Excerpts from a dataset
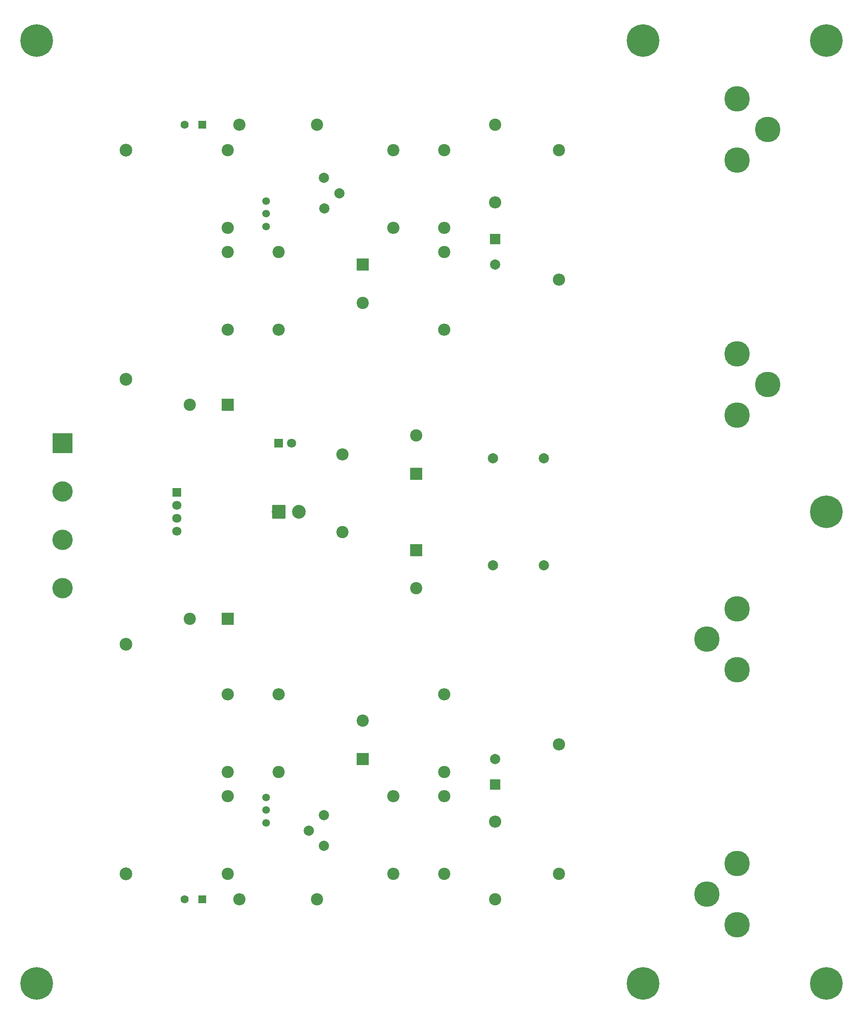
<source format=gbr>
G04 #@! TF.GenerationSoftware,KiCad,Pcbnew,(5.1.2)-2*
G04 #@! TF.CreationDate,2019-10-25T23:49:28+03:00*
G04 #@! TF.ProjectId,JLH,4a4c482e-6b69-4636-9164-5f7063625858,rev?*
G04 #@! TF.SameCoordinates,Original*
G04 #@! TF.FileFunction,Copper,L1,Top*
G04 #@! TF.FilePolarity,Positive*
%FSLAX46Y46*%
G04 Gerber Fmt 4.6, Leading zero omitted, Abs format (unit mm)*
G04 Created by KiCad (PCBNEW (5.1.2)-2) date 2019-10-25 23:49:28*
%MOMM*%
%LPD*%
G04 APERTURE LIST*
%ADD10C,2.500000*%
%ADD11C,1.600000*%
%ADD12R,1.600000X1.600000*%
%ADD13C,2.000000*%
%ADD14R,2.000000X2.000000*%
%ADD15R,2.400000X2.400000*%
%ADD16C,2.400000*%
%ADD17C,1.500000*%
%ADD18C,5.000000*%
%ADD19O,2.400000X2.400000*%
%ADD20R,1.800000X1.800000*%
%ADD21C,1.800000*%
%ADD22C,4.000000*%
%ADD23R,4.000000X4.000000*%
%ADD24C,0.100000*%
%ADD25C,2.700000*%
%ADD26C,6.400000*%
G04 APERTURE END LIST*
D10*
X45000000Y-100000000D03*
X45000000Y-55000000D03*
D11*
X56500000Y-50000000D03*
D12*
X60000000Y-50000000D03*
D13*
X117500000Y-77500000D03*
D14*
X117500000Y-72500000D03*
D15*
X91480000Y-77500000D03*
D16*
X91480000Y-85000000D03*
D17*
X72500000Y-65000000D03*
X72500000Y-67500000D03*
X72500000Y-70000000D03*
D13*
X83860000Y-60470000D03*
X86860000Y-63470000D03*
X83910000Y-66470000D03*
D18*
X165000000Y-45000000D03*
X171000000Y-51000000D03*
X165000000Y-57000000D03*
X165000000Y-107000000D03*
X171000000Y-101000000D03*
X165000000Y-95000000D03*
D16*
X82500000Y-50000000D03*
D19*
X67260000Y-50000000D03*
D16*
X65000000Y-55000000D03*
D19*
X65000000Y-70240000D03*
D16*
X65000000Y-75000000D03*
D19*
X65000000Y-90240000D03*
X75000000Y-90240000D03*
D16*
X75000000Y-75000000D03*
D19*
X97500000Y-70240000D03*
D16*
X97500000Y-55000000D03*
D19*
X117500000Y-65240000D03*
D16*
X117500000Y-50000000D03*
X107500000Y-75000000D03*
D19*
X107500000Y-90240000D03*
D16*
X107500000Y-55000000D03*
D19*
X107500000Y-70240000D03*
D16*
X130000000Y-55000000D03*
D19*
X130000000Y-80400000D03*
D15*
X65000000Y-105000000D03*
D16*
X57500000Y-105000000D03*
D10*
X45000000Y-152000000D03*
X45000000Y-197000000D03*
D12*
X60000000Y-202000000D03*
D11*
X56500000Y-202000000D03*
D14*
X117500000Y-179500000D03*
D13*
X117500000Y-174500000D03*
D15*
X91480000Y-174500000D03*
D16*
X91480000Y-167000000D03*
X57500000Y-147000000D03*
D15*
X65000000Y-147000000D03*
D20*
X75000000Y-112500000D03*
D21*
X77540000Y-112500000D03*
D20*
X55000000Y-122190000D03*
D21*
X55000000Y-124730000D03*
X55000000Y-127270000D03*
X55000000Y-129810000D03*
D22*
X32500000Y-141000000D03*
X32500000Y-131500000D03*
X32500000Y-122000000D03*
D23*
X32500000Y-112500000D03*
D24*
G36*
X76124503Y-124651204D02*
G01*
X76148772Y-124654804D01*
X76172570Y-124660765D01*
X76195670Y-124669030D01*
X76217849Y-124679520D01*
X76238892Y-124692133D01*
X76258598Y-124706748D01*
X76276776Y-124723224D01*
X76293252Y-124741402D01*
X76307867Y-124761108D01*
X76320480Y-124782151D01*
X76330970Y-124804330D01*
X76339235Y-124827430D01*
X76345196Y-124851228D01*
X76348796Y-124875497D01*
X76350000Y-124900001D01*
X76350000Y-127099999D01*
X76348796Y-127124503D01*
X76345196Y-127148772D01*
X76339235Y-127172570D01*
X76330970Y-127195670D01*
X76320480Y-127217849D01*
X76307867Y-127238892D01*
X76293252Y-127258598D01*
X76276776Y-127276776D01*
X76258598Y-127293252D01*
X76238892Y-127307867D01*
X76217849Y-127320480D01*
X76195670Y-127330970D01*
X76172570Y-127339235D01*
X76148772Y-127345196D01*
X76124503Y-127348796D01*
X76099999Y-127350000D01*
X73900001Y-127350000D01*
X73875497Y-127348796D01*
X73851228Y-127345196D01*
X73827430Y-127339235D01*
X73804330Y-127330970D01*
X73782151Y-127320480D01*
X73761108Y-127307867D01*
X73741402Y-127293252D01*
X73723224Y-127276776D01*
X73706748Y-127258598D01*
X73692133Y-127238892D01*
X73679520Y-127217849D01*
X73669030Y-127195670D01*
X73660765Y-127172570D01*
X73654804Y-127148772D01*
X73651204Y-127124503D01*
X73650000Y-127099999D01*
X73650000Y-124900001D01*
X73651204Y-124875497D01*
X73654804Y-124851228D01*
X73660765Y-124827430D01*
X73669030Y-124804330D01*
X73679520Y-124782151D01*
X73692133Y-124761108D01*
X73706748Y-124741402D01*
X73723224Y-124723224D01*
X73741402Y-124706748D01*
X73761108Y-124692133D01*
X73782151Y-124679520D01*
X73804330Y-124669030D01*
X73827430Y-124660765D01*
X73851228Y-124654804D01*
X73875497Y-124651204D01*
X73900001Y-124650000D01*
X76099999Y-124650000D01*
X76124503Y-124651204D01*
X76124503Y-124651204D01*
G37*
D25*
X75000000Y-126000000D03*
X78960000Y-126000000D03*
D17*
X72500000Y-187000000D03*
X72500000Y-184500000D03*
X72500000Y-182000000D03*
D13*
X83860000Y-191530000D03*
X80860000Y-188530000D03*
X83810000Y-185530000D03*
D18*
X165000000Y-207000000D03*
X159000000Y-201000000D03*
X165000000Y-195000000D03*
X165000000Y-145000000D03*
X159000000Y-151000000D03*
X165000000Y-157000000D03*
D19*
X87500000Y-114760000D03*
D16*
X87500000Y-130000000D03*
X82500000Y-202000000D03*
D19*
X67260000Y-202000000D03*
D16*
X65000000Y-197000000D03*
D19*
X65000000Y-181760000D03*
X65000000Y-161760000D03*
D16*
X65000000Y-177000000D03*
D19*
X75000000Y-161760000D03*
D16*
X75000000Y-177000000D03*
X107500000Y-197000000D03*
D19*
X107500000Y-181760000D03*
D16*
X97500000Y-197000000D03*
D19*
X97500000Y-181760000D03*
X117500000Y-186760000D03*
D16*
X117500000Y-202000000D03*
X130000000Y-197000000D03*
D19*
X130000000Y-171600000D03*
X107500000Y-161760000D03*
D16*
X107500000Y-177000000D03*
D26*
X27500000Y-33500000D03*
X27500000Y-218500000D03*
X146500000Y-33500000D03*
X146500000Y-218500000D03*
X182500000Y-33500000D03*
X182500000Y-218500000D03*
D13*
X117000000Y-115500000D03*
X127000000Y-115500000D03*
D15*
X102000000Y-118500000D03*
D16*
X102000000Y-111000000D03*
D13*
X127000000Y-136500000D03*
X117000000Y-136500000D03*
D16*
X102000000Y-141000000D03*
D15*
X102000000Y-133500000D03*
D26*
X182500000Y-126000000D03*
M02*

</source>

**Required action**
Give again, exactly, the lines from the start of the data through the one holding "X65000000Y-55000000D03*"; omit the pictures.

**Solution to this task**
<source format=gbr>
G04 #@! TF.GenerationSoftware,KiCad,Pcbnew,(5.1.2)-2*
G04 #@! TF.CreationDate,2019-10-25T23:49:28+03:00*
G04 #@! TF.ProjectId,JLH,4a4c482e-6b69-4636-9164-5f7063625858,rev?*
G04 #@! TF.SameCoordinates,Original*
G04 #@! TF.FileFunction,Copper,L1,Top*
G04 #@! TF.FilePolarity,Positive*
%FSLAX46Y46*%
G04 Gerber Fmt 4.6, Leading zero omitted, Abs format (unit mm)*
G04 Created by KiCad (PCBNEW (5.1.2)-2) date 2019-10-25 23:49:28*
%MOMM*%
%LPD*%
G04 APERTURE LIST*
%ADD10C,2.500000*%
%ADD11C,1.600000*%
%ADD12R,1.600000X1.600000*%
%ADD13C,2.000000*%
%ADD14R,2.000000X2.000000*%
%ADD15R,2.400000X2.400000*%
%ADD16C,2.400000*%
%ADD17C,1.500000*%
%ADD18C,5.000000*%
%ADD19O,2.400000X2.400000*%
%ADD20R,1.800000X1.800000*%
%ADD21C,1.800000*%
%ADD22C,4.000000*%
%ADD23R,4.000000X4.000000*%
%ADD24C,0.100000*%
%ADD25C,2.700000*%
%ADD26C,6.400000*%
G04 APERTURE END LIST*
D10*
X45000000Y-100000000D03*
X45000000Y-55000000D03*
D11*
X56500000Y-50000000D03*
D12*
X60000000Y-50000000D03*
D13*
X117500000Y-77500000D03*
D14*
X117500000Y-72500000D03*
D15*
X91480000Y-77500000D03*
D16*
X91480000Y-85000000D03*
D17*
X72500000Y-65000000D03*
X72500000Y-67500000D03*
X72500000Y-70000000D03*
D13*
X83860000Y-60470000D03*
X86860000Y-63470000D03*
X83910000Y-66470000D03*
D18*
X165000000Y-45000000D03*
X171000000Y-51000000D03*
X165000000Y-57000000D03*
X165000000Y-107000000D03*
X171000000Y-101000000D03*
X165000000Y-95000000D03*
D16*
X82500000Y-50000000D03*
D19*
X67260000Y-50000000D03*
D16*
X65000000Y-55000000D03*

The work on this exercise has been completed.